• Libro: Into The Wild, Jon Krakauer, 1996.
• Film: Into The Wild, adattato e diretto da Sean Penn, 2007.
Ci sarebbe da citare Antoine de Saint-Exupéry con il sentimento della continua insoddisfazione e la ricerca di un sogno illusorio, con l’incompiutezza della vita, accompagnata dal paradosso della realizzazione effimera delle aspirazioni: “Addio”, disse la volpe. “Ecco il mio segreto. È molto semplice: non si vede bene che col cuore. L’essenziale è invisibile agli occhi”. Nel teatro stanzone del mio giardino il filmato è corroso dalle sensazioni di de-jà vu che il protagonista del film trasporta: la storia è vera. Un vero ragazzo nel 1992 ha perso la vita cercando la sua Alaska, all’età di ventitrè anni, e la fotografia alla fine del film ne è una testimonianza. Inoltre non ci sono che continui rimandi testuali alla storia scritta da chi ne ha recepito il senso, che se non fosse realmente stato subito ciecamente dal protagonista avrebbe comunque un valore pedagogico.

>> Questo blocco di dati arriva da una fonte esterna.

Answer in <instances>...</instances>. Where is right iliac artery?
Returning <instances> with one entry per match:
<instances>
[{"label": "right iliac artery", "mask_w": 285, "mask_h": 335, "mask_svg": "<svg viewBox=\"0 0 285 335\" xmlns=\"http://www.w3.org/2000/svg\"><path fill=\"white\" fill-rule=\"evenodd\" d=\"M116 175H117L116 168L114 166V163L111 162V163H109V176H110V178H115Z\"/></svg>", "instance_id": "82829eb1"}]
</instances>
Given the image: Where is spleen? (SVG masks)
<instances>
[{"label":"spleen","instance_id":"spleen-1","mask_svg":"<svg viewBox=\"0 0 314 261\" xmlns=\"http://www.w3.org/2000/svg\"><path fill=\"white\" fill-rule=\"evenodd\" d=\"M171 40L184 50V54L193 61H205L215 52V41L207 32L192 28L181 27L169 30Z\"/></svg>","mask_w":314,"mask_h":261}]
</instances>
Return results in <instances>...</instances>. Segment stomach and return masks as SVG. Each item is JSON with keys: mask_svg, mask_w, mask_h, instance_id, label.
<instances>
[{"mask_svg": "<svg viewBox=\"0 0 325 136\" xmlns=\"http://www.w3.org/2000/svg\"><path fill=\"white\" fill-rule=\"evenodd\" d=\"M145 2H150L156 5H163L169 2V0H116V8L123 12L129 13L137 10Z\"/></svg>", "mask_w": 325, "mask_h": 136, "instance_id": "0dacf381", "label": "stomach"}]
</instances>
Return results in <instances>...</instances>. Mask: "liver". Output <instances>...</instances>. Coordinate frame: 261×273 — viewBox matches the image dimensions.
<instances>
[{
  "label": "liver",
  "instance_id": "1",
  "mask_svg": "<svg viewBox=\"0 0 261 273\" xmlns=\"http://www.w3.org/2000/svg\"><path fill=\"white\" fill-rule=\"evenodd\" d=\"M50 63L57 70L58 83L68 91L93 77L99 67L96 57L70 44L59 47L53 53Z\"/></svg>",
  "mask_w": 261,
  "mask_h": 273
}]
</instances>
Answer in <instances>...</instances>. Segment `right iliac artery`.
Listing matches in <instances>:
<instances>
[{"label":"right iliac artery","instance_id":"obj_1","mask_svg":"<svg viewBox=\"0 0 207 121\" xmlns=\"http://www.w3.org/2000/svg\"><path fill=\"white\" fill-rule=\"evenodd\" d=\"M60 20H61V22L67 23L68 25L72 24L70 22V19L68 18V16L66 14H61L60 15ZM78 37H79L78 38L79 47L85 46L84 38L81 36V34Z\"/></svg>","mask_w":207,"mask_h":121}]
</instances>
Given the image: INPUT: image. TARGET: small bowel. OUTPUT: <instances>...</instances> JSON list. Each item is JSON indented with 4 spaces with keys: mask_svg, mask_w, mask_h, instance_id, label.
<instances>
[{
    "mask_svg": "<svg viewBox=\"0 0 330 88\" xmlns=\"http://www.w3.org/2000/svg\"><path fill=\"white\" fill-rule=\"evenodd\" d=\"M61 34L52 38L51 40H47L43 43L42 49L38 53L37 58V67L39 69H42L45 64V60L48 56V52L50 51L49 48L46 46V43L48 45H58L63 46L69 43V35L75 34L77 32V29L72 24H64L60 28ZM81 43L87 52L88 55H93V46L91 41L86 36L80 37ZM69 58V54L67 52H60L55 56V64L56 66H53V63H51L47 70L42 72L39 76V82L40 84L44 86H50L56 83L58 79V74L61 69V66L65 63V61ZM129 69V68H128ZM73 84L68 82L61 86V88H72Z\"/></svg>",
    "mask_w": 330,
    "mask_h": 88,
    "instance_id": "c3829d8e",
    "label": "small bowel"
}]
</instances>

Chi donerebbe ventiquattromila dollari invece di studiare, vivere, chi rifiuterebbe un’automobile nuova e scapperebbe, solitario, alla volta dell’ignoto? Forse un po’ tutti, ma qui dobbiamo essere leali con chi si sedimenta nella socialità delle relazioni umane e quindi sostenere la famiglia e il bene sudato e meritato. Non farlo significa dare senso all’animalità umana che tende più alla solitudine (anche se con un orologio d’oro al polso è un po’ difficile chiedere e elemosinare un pezzo di pane, ma il protagonista del film ci riesce) che alla lotta comune.
Il mondo prima razionale e poi amazzonico che il giovane laureato si trova a scegliere è una metafora morta da tempo, ma una serata fumosa può essere sopportata, fino all’ultimo soffio di realtà prefilmica che appare come la nostra stessa vita. Il film rende il reportage come una specie di parodia alla memoria del protagonista, mentre il narratore è intradiegetico (è la sorellina del giovane avventuriero) che fa muovere il fratello un po’ come vogliono i genitori, ma che non può toccarne più i movimenti, giacché lui taglia completamente i rapporti non soltanto con i parenti, ma anche con la sua confidente dell’infanzia.
L’intero film è supportato da filetti che appaiono tra una scena e l’altra, o in ordine sparso, con le parole che descrivono il viaggio del protagonista. Una sorta di lavagna digitalizzata a mo’ di diario di bordo da condividere con il pubblico, murales immediati dei pensieri che vanno a scavare nella mente dello spettatore e a riattirarne l’attenzione.